• Excerpted text:
= Beginning of Section =

# White LT-1650 double engine pulley



## jbrow1 (Aug 18, 2005)

Hi guys, having trouble locating the proper engine pulley for my lawn mower.

The part number the schematic calls for is 756-0978A. I bought one of these and they are apparently for 5/8" belts and the pulley off my mower is for 1/2" belts. And I can't find a part number for before they made the switch to 5/8 belts and pulleys. I can probably throw on a belt that's 3" shorter and half inch and it will work on this pulley, but will this slow down my overall driving speed (hydrostatic tranny)?


----------



## 30yearTech (Sep 14, 2006)

Most clutching pulley's are wider then the belt width to help hold the belt on the pulley while allowing the belt to be stationary. If the older pulley utilized a narrower drive belt, then there would be a part number change along with the part numbers for the drive belts. 

What is the model number of your riding mower (not the model designation you posted) ?


----------



## jbrow1 (Aug 18, 2005)

Sorry took so long, the model number of the lawn tractor is 13co616g190.
Serial number is 1F151H10104

I have pics of the pulley I need, and the pulley that the part number the manual states brings up, but can't post them till I get home to my laptop.


----------



## 30yearTech (Sep 14, 2006)

The pulley part number you listed is the correct part number and is for the 1/2" belt that is used on the tractor. They do not show or list any changes to 5/8" drive belt on the model number you posted. Unless the pulley you received was marked with the wrong part number, it should work for your application.

= End of Section =

• Dataset section:

= Beginning of Section =

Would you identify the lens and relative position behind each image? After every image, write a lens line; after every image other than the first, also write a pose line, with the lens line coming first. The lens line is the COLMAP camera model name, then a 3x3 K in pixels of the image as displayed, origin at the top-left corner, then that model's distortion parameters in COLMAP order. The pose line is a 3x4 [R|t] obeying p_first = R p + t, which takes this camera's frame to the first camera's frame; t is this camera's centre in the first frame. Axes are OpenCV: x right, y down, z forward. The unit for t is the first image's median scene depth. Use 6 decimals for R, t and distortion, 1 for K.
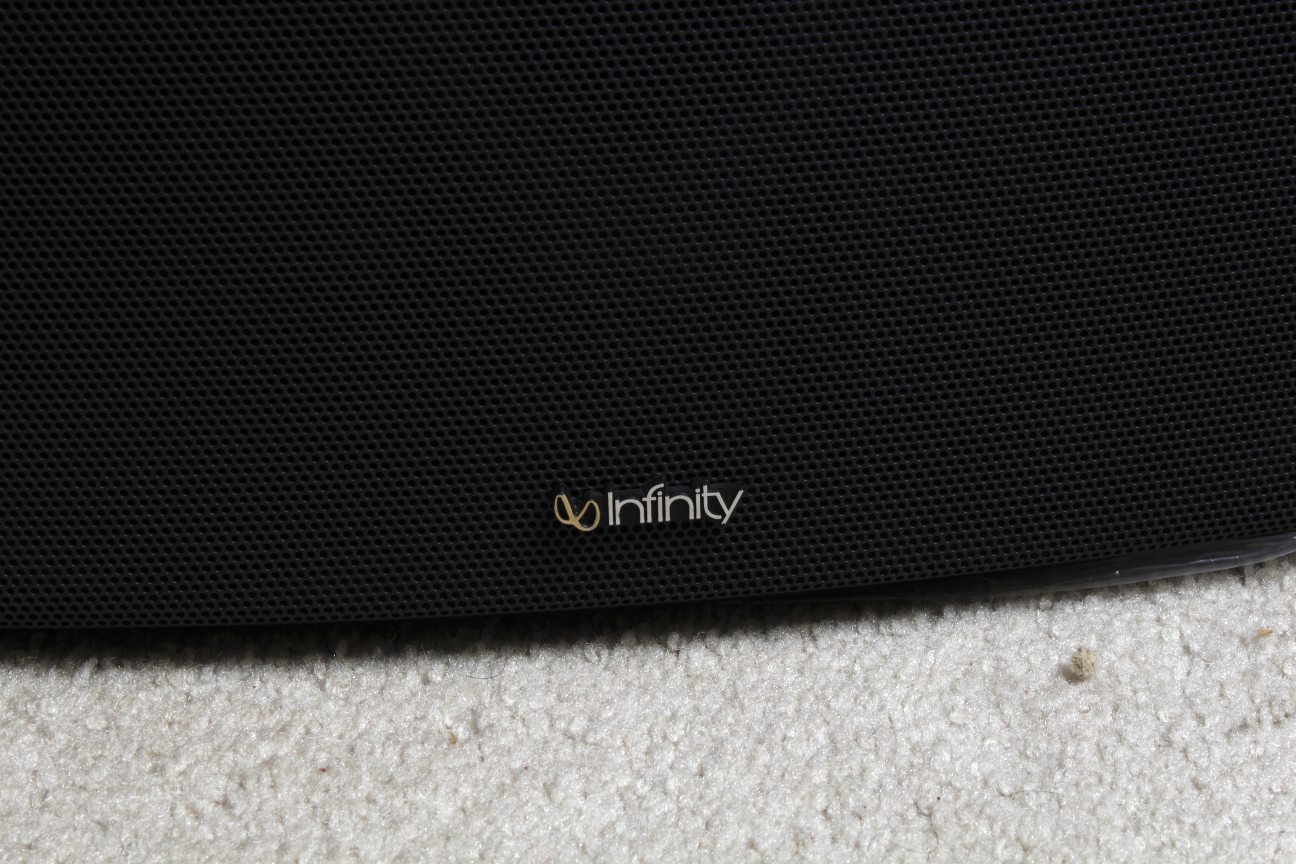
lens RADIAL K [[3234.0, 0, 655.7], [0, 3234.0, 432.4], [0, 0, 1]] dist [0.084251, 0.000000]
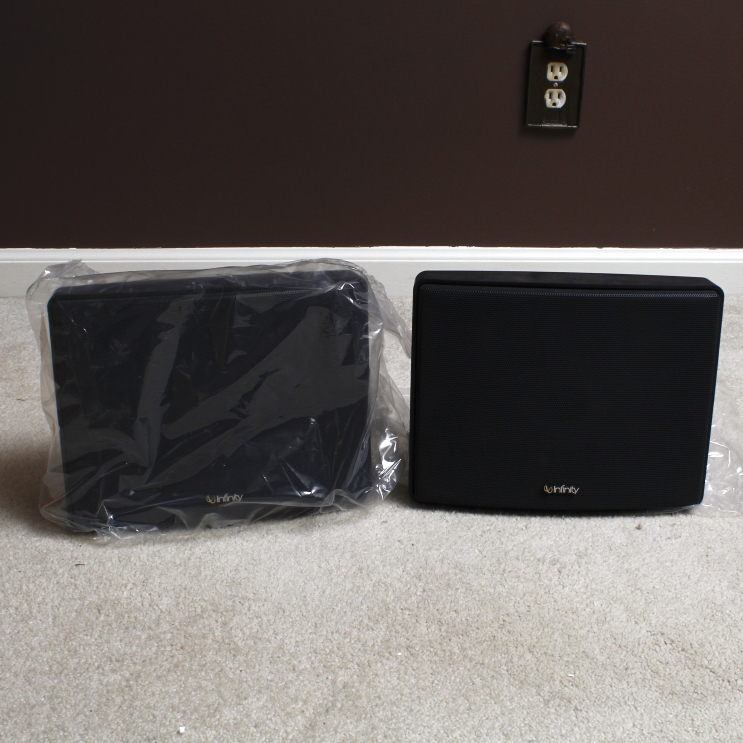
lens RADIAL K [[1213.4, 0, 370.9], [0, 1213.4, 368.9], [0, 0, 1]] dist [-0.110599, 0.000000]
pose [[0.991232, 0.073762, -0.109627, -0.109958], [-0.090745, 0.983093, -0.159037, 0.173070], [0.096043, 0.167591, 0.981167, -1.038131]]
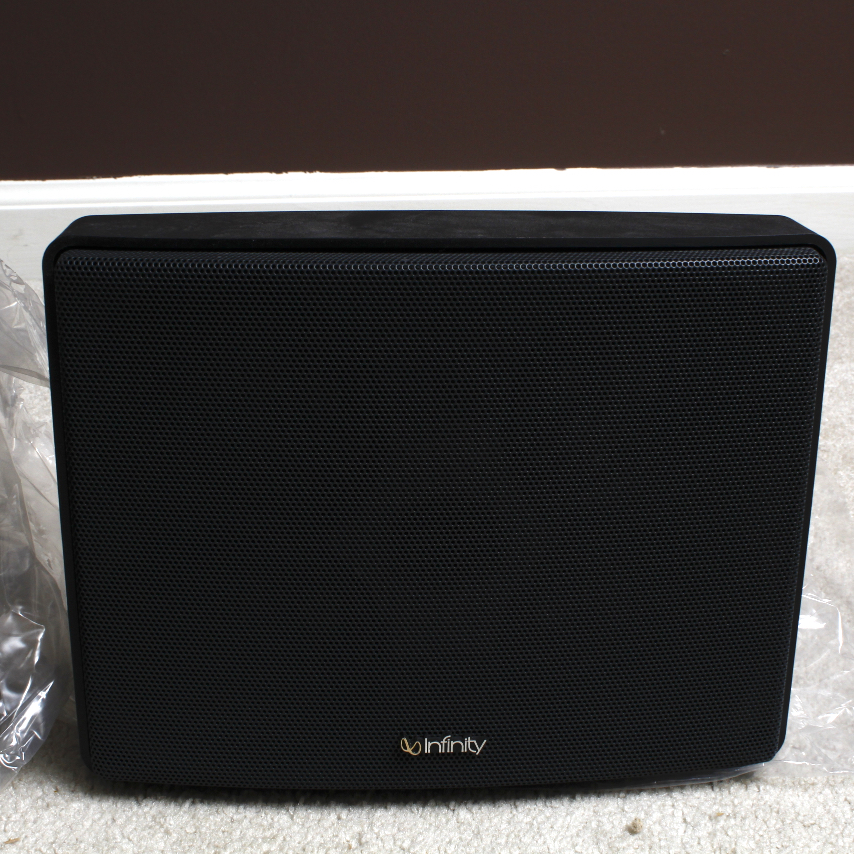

= End of Section =

• Work instructions:
1. List every identifying number (part, model or serial number) given in the lawn mower pulley thread.
2. In the lawn mower pulley thread, rename "mower" as "tractor" and write out everything from "Hi guys, having" down to "speed (hydrostatic tranny)?" with that change.
3. According to the last reply in the lawn mower pulley thread, what belt width is the listed pulley part number meant for?
The lines above have no connection to the lawn mower pulley thread.

• Results of the tasks:
1.
756-0978A
13co616g190
1F151H10104

2.
Hi guys, having trouble locating the proper engine pulley for my lawn tractor.

The part number the schematic calls for is 756-0978A. I bought one of these and they are apparently for 5/8" belts and the pulley off my tractor is for 1/2" belts. And I can't find a part number for before they made the switch to 5/8 belts and pulleys. I can probably throw on a belt that's 3" shorter and half inch and it will work on this pulley, but will this slow down my overall driving speed (hydrostatic tranny)?

3. It is for the 1/2" belt used on the tractor.